Start of SELECTION

Yet the legitimacy of profiting from scarcity was under attack in the last decades of the eighteenth century, particularly after the abysmal year of 1785—1786, and speculation began to be roundly condemned by officials at all levels of government. Certainly the political instability which appeared to be endemic in the world at the time played its part in persuading officials that public unrest, even in the form of grain riots, must be forestalled at all costs. Then, too, the reasons for the rising prices of the last years of the century were imperfectly understood by those making policy. Despite the obviously expanding orbit of the urban market represented by Guadalajara and the equally obvious increase in rural and urban population, most city and royal officials acted as if they believed the grain supply to be perfectly elastic and infinitely expansible. The corollary of this assumption was that the price rise which began in earnest after about 1780 was the result of conscious decision-making by large landowners. This, in fact, was only part of a more complex situation. Nonetheless, the city’s pósito policy reflects an increasing concern that urban consumers, particularly the poor, were being gouged by large-scale sellers of grain.68
Under such pressures what had formerly been the lesser purpose of the pósito, to directly supply the city with maize, became in the last decades of the colonial era its primary purpose. Up until about 1780, when its regulatory function had been dominant, the pósito was simply an appanage of the alhóndiga. That the tail had begun to wag the dog after that date is obvious. By 1810 the alhóndiga regulations referred to the pósito, rather than the private sales sector, as the “principal and essential part” of the urban maize market.69 This shift in the role of the pósito from regulatory agency to major supplier of Guadalajara in most years is very evident when one looks at figure 3. The city’s available local supply of maize was becoming ever more finely tuned to its consumption needs, leaving less and less margin as population grew during the late colonial period. In the view of the municipal and royal governments, at least, this necessitated a more aggressive procurement policy on the part of the city, and the pósito naturally filled this vacuum. The signs of recovery in private maize entries after 1815 probably reflect the city’s increased dependence upon the more distant Altos area, as well as good harvests. Furthermore, the wholesaling trend in pósito supply is already quite clear by the 1760s. Entries into the alhóndiga specifically earmarked for the pósito account were generally much larger on the average than entries of privately owned grain and were concentrated at those times of the year when private maize introductions were at their weakest. By 1800, procurement for the pósito had become concentrated within a very restricted group of large producers.

End of SELECTION

GOAL A:
Please list every individual year (not decades) named in the passage on Guadalajara's grain supply, each once, in order of first appearance.
GOAL B:
Write the next few sentences of the passage on Guadalajara's grain supply, starting right after its final sentence.

Start of DATA PROVIDED

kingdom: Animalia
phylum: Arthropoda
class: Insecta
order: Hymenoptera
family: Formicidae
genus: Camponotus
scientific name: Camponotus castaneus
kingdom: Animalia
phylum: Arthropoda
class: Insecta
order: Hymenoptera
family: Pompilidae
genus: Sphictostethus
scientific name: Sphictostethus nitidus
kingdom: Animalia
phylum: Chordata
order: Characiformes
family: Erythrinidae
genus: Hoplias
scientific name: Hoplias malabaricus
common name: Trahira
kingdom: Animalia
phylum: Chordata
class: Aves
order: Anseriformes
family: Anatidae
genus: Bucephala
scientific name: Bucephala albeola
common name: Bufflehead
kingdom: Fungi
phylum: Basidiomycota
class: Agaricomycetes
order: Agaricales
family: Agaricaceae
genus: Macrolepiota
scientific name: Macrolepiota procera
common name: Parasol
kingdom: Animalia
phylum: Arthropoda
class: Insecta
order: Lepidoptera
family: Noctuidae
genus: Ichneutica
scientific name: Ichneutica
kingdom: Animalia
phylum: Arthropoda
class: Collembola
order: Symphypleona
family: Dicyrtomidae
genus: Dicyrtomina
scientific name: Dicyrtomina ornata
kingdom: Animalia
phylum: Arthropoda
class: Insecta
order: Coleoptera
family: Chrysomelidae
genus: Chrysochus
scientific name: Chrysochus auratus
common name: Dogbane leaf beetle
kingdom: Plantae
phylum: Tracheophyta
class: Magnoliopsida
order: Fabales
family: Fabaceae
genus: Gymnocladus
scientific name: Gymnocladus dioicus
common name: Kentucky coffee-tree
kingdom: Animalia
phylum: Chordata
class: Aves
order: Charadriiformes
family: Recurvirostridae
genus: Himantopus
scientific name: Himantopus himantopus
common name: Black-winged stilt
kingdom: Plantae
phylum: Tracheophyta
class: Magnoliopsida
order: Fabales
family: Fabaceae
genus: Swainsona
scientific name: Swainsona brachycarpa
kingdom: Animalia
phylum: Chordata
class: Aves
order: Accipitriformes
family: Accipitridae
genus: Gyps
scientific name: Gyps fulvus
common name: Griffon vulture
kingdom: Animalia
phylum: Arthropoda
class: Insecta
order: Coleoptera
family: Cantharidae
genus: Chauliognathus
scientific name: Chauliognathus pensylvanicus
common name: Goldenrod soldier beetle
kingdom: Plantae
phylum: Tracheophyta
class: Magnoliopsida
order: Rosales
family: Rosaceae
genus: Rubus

End of DATA PROVIDED

REPLY A:
1785, 1786, 1780, 1810, 1815, 1800

REPLY B:
That the grain supply of colonial cities and towns was prey to the speculative manipulations of large agricultural producers emerges clearly from eighteenth-century documents and was a matter of much concern at the time.70 Large grain producers held their grain off the market until prices had risen during the normal course of the harvest year. Alternatively, they could hope for conditions of scarcity resulting from a poor crop which might push prices up even beyond the peaks associated with ordinary yearly fluctuations. It is arguable that such profit-maximizing behavior was essential in an agricultural economy characterized by a backward technology, exiguous surpluses, and precarious profitability. In any case, such a policy was universally practiced by hacendados of the period, and was even considered legitimate as long as it remained within reasonable limits.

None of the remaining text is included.